Saudis Considering Pricing Oil Sales to China in Yuan, Rejecting Dollar

I wrote recently about the petrodollar system whereby all oil sales around the world are priced and transacted in US dollars, and about how this is a major part of the US dollar’s status as global reserve currency. I also wrote about how the events of the past few weeks could mark the beginning of the end of the dollar-dominated global economic order.

Well, that appears to be in motion. Saudi Arabia has set the world down the path away from the petrodollar:

Saudi Arabia is one of the world’s most important oil producers. China is the world’s largest oil importer by barrels per day.

This is quite a big deal, and not only because of the currency aspect, but also because it shows the Saudis spurning the US and embracing the Chinese, who as we all know are aligned with Russia.

You’re already seeing the contours of the new world order emerge: it’s America and Europe against, essentially, Asia—China, Russia, India, Iran and now, apparently, Saudi Arabia, at least to some extent. The Saudis and the Iranians despise each other, but then again so do India and China to a large extent. And China and Russia have never been the best of friends.

None of that matters though, as long as they all despise the US more than they despise one another. They appear unified around the common cause of working toward America’s downfall, and as long as that is their priority, they’ll probably be perfectly able to work together.

The next step is for the Russians to price their oil sales to China in yuan—then eventually most of Asia will move away from the petrodollar.

Also keep in mind that the move away from the dollar will feature a ton of selling in US treasuries, causing interest rates to spike and US government debt becoming vastly more expensive to service.

In other words, without nearly bottomless demand for US government debt, suddenly America is no longer able to live in its fantasyland of deficit spending and debt-fueled expansion.

The past 20 years or so have been an illusion of prosperity built on the back of soaring government, corporate and consumer debt—enabled by both ultra low interest rates and insatiable global demand for treasuries.

We cannot really afford the government we have. We cannot afford all these social programs and all this defense spending, and all the bullshit pork the politicians toss in.

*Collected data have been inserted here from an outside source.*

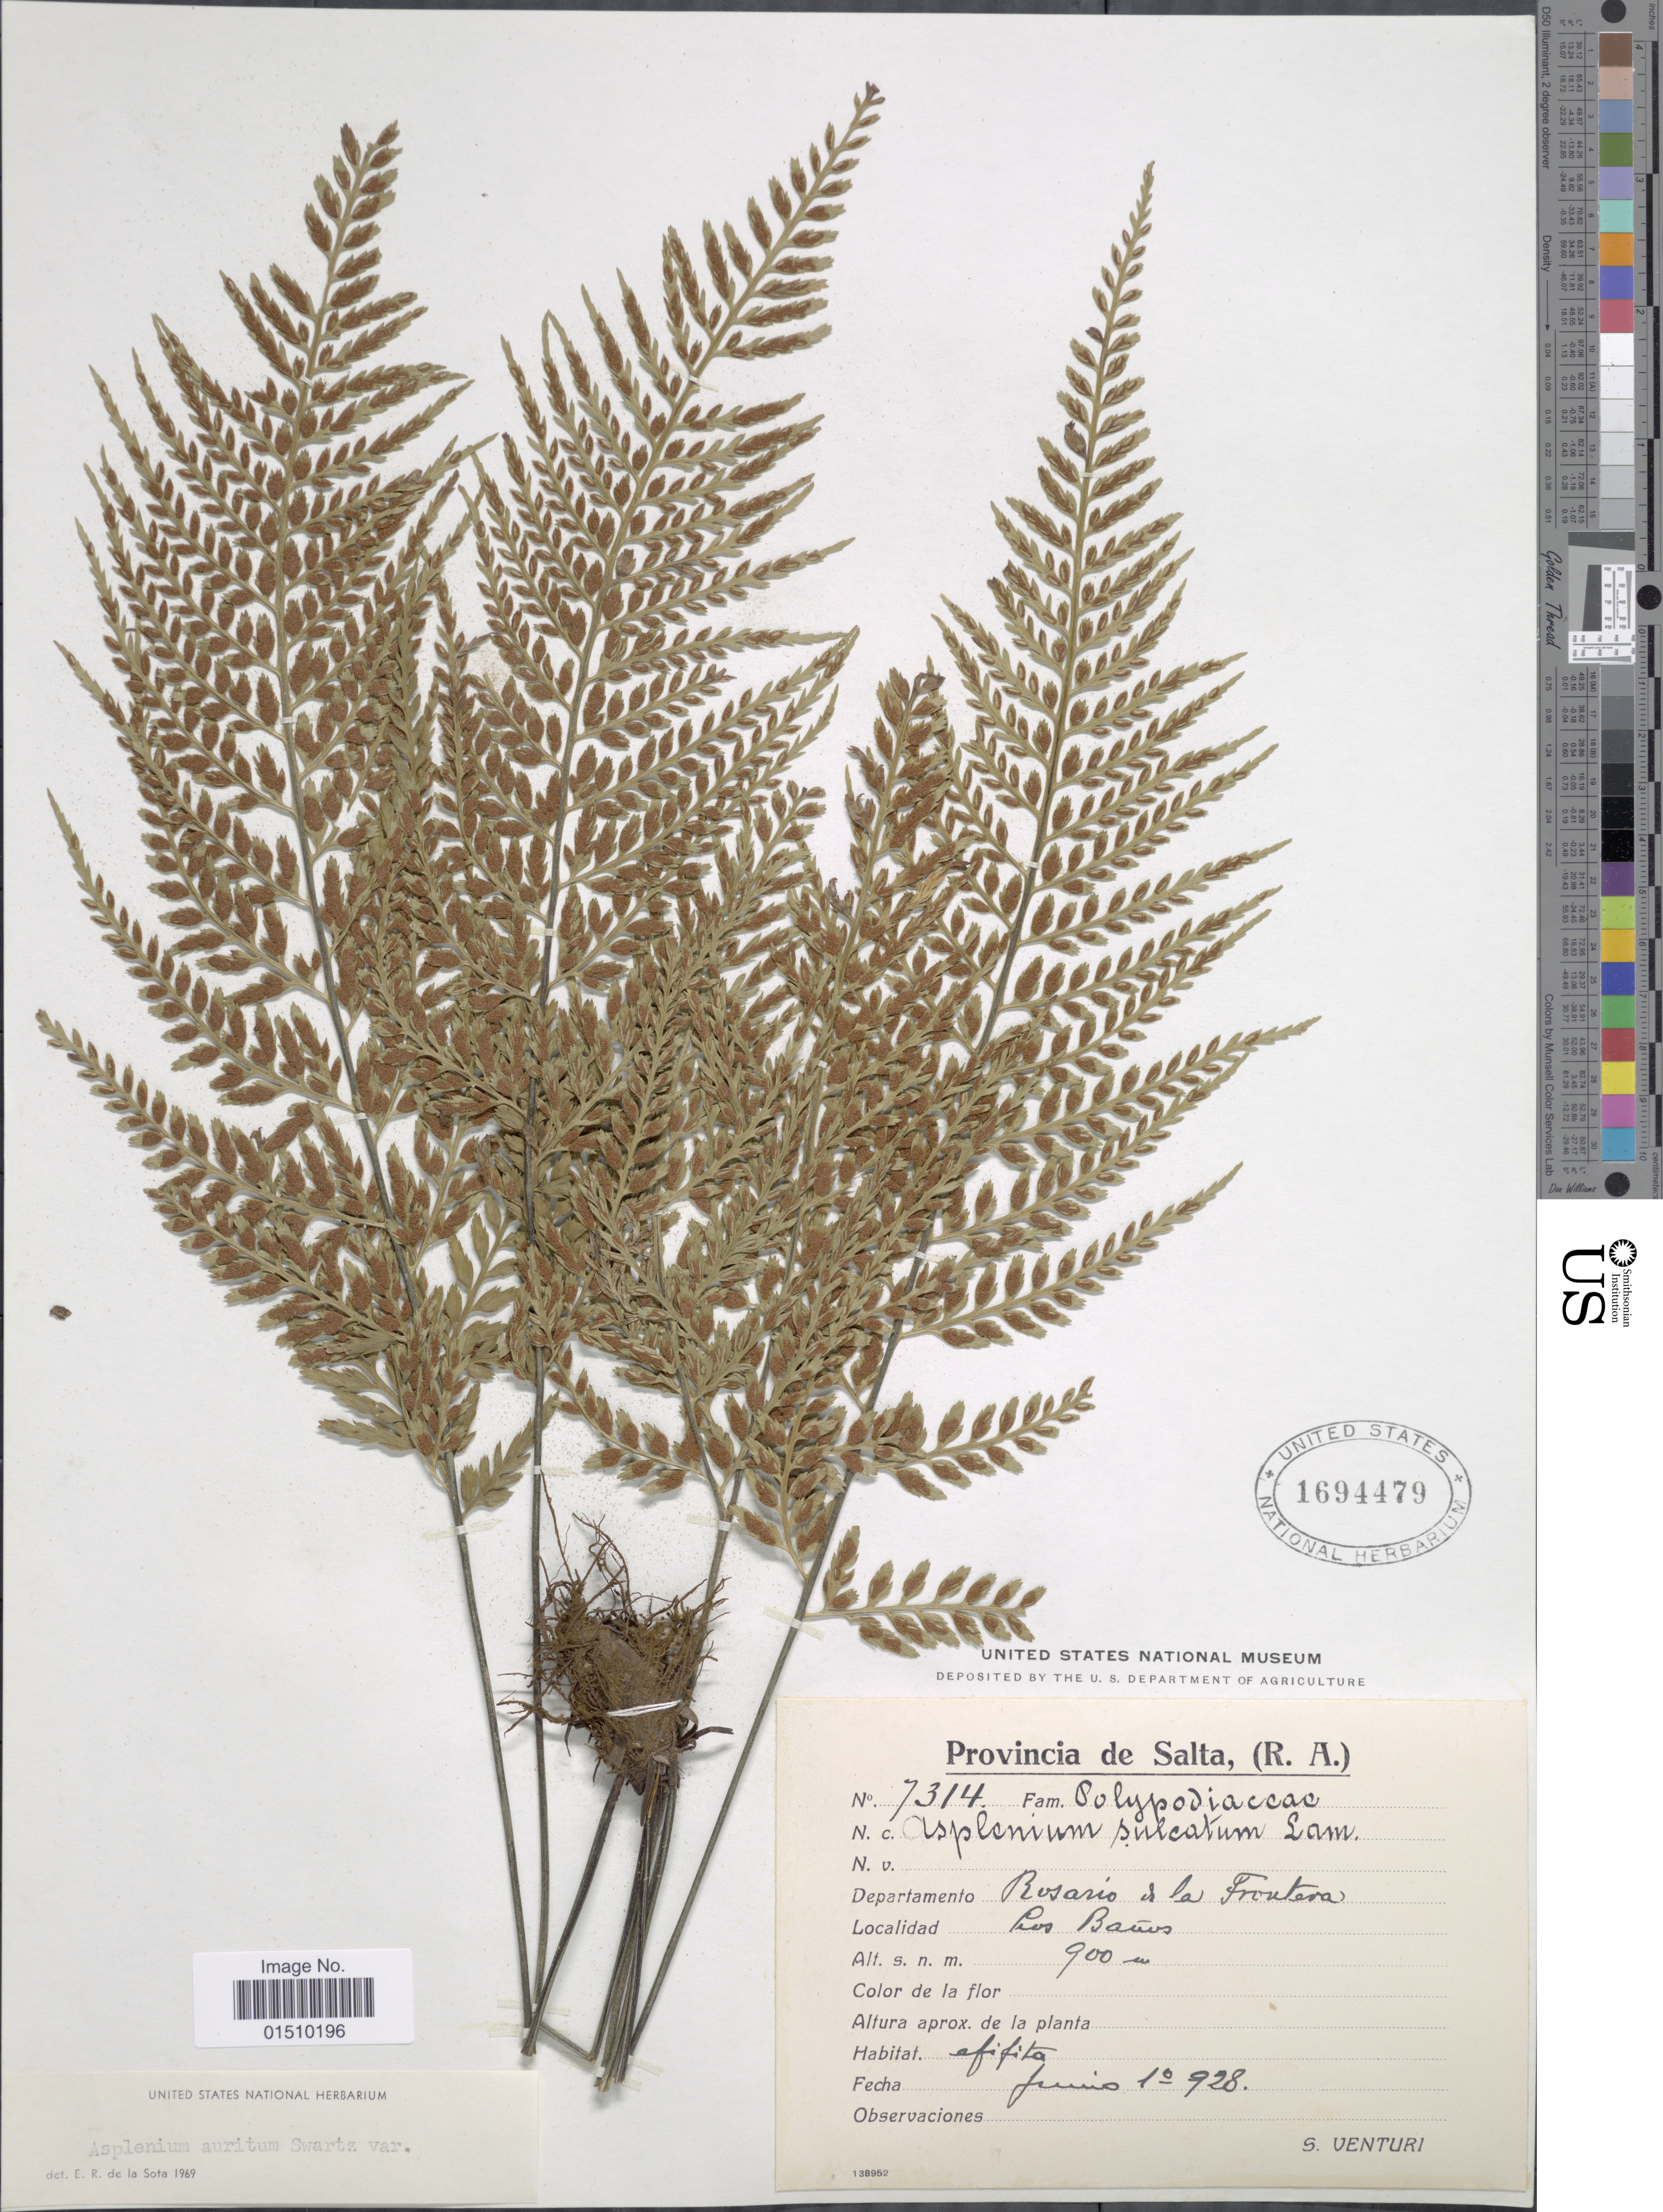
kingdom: Plantae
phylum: Tracheophyta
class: Polypodiopsida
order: Polypodiales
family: Aspleniaceae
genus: Asplenium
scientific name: Asplenium auritum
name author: Sw.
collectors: S. Venturi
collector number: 7314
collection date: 1928-06-01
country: Argentina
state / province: Salta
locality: Provincia de Salta, (R.A.), Departamento Bosario & La Frontera, Los Banos.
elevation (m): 900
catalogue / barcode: US 1694479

It’s enabled by deficit spending, money printing, and low interest rates. But once those interest rates start to go up, and demand for government debt dries up, suddenly we’ll no longer be able to live beyond our means like we have been the past 20 years.

Do you know why we’ve been able to print all this money for so long? Because we’re the reserve currency. Demand for dollars is (was) insatiable, and global. That demand for dollars takes the form of demand for US treasuries, because holding dollars is not profitable, but holding treasuries is. Nations that hold dollars use those dollars to buy treasuries, because treasuries pay interest.

But once demand for dollars dries up, we can no longer print money and accumulate debt freely. We’ll basically become Greece, a perpetual debtor nation that continually has to be bailed out by the EU.

Our lifestyle of the past 20 years has been an illusion. Most of it has been funded by massive amounts of debt. We can’t really afford the society we’re living in. Almost everything you see in America is an illusion—the neighborhoods full of McMansions popping up, the stock market millionaires, the extravagance of American colleges, the trillion dollar corporations, the tech unicorns, and last but not least, our government that is all things to all people. It’s all been enabled by rampant debt accumulation at low interest rates.

Again: we can’t really afford any of this. We are not as rich as we think we are, when we consider how much of modern America has been funded by debt.

Eventually the bill will come due. And I can’t even begin to imagine the economic pain this country will endure when the rest of the world loses faith in the US dollar.

You have to understand: there is basically no one alive today that knows what it’s like to live in a world where the US dollar is not the reserve currency. The dollar has been the reserve currency since 1944–78 years.

It’s all we know.

Interest rates have been rock-bottom for the better part of the past 20 years.

It’s all going to come to an end soon, this dollar backed global financial system. We’re already seeing the beginning of the end of the petrodollar system.

It’s time to prepare for the trouble ahead. Minimize debt levels as much as possible. People who have no debt will be able to weather the storm the best. Prioritize hard assets like real estate and gold. And maybe even think about becoming self-sufficient in terms of food—buy a few chickens, or start a robust garden, at least.

It could even get to the point where many of us can’t even afford to heat our homes. I really don’t know.

No nation’s reserve currency status is ever permanent. The Dutch guilder, the British pound—reserve currencies of the past—all rose and fell, and were ultimately replaced by something else. The dollar will eventually lose its reserve currency status, and I don’t think many of us are prepared for that.

I really can’t even begin to predict what the process of America losing reserve currency status will entail. All I know is it will result in tremendous economic pain for us, and probably a sharp decline in living standards. And we have no idea what lengths our government will go to to preserve the dollar’s global preeminence. It might even go to war with Russia or China out of desperation.

But the bottom line is that it appears we’re at the beginning of the end of the dollar’s run of dominance. I hope I’m wrong for all our sakes.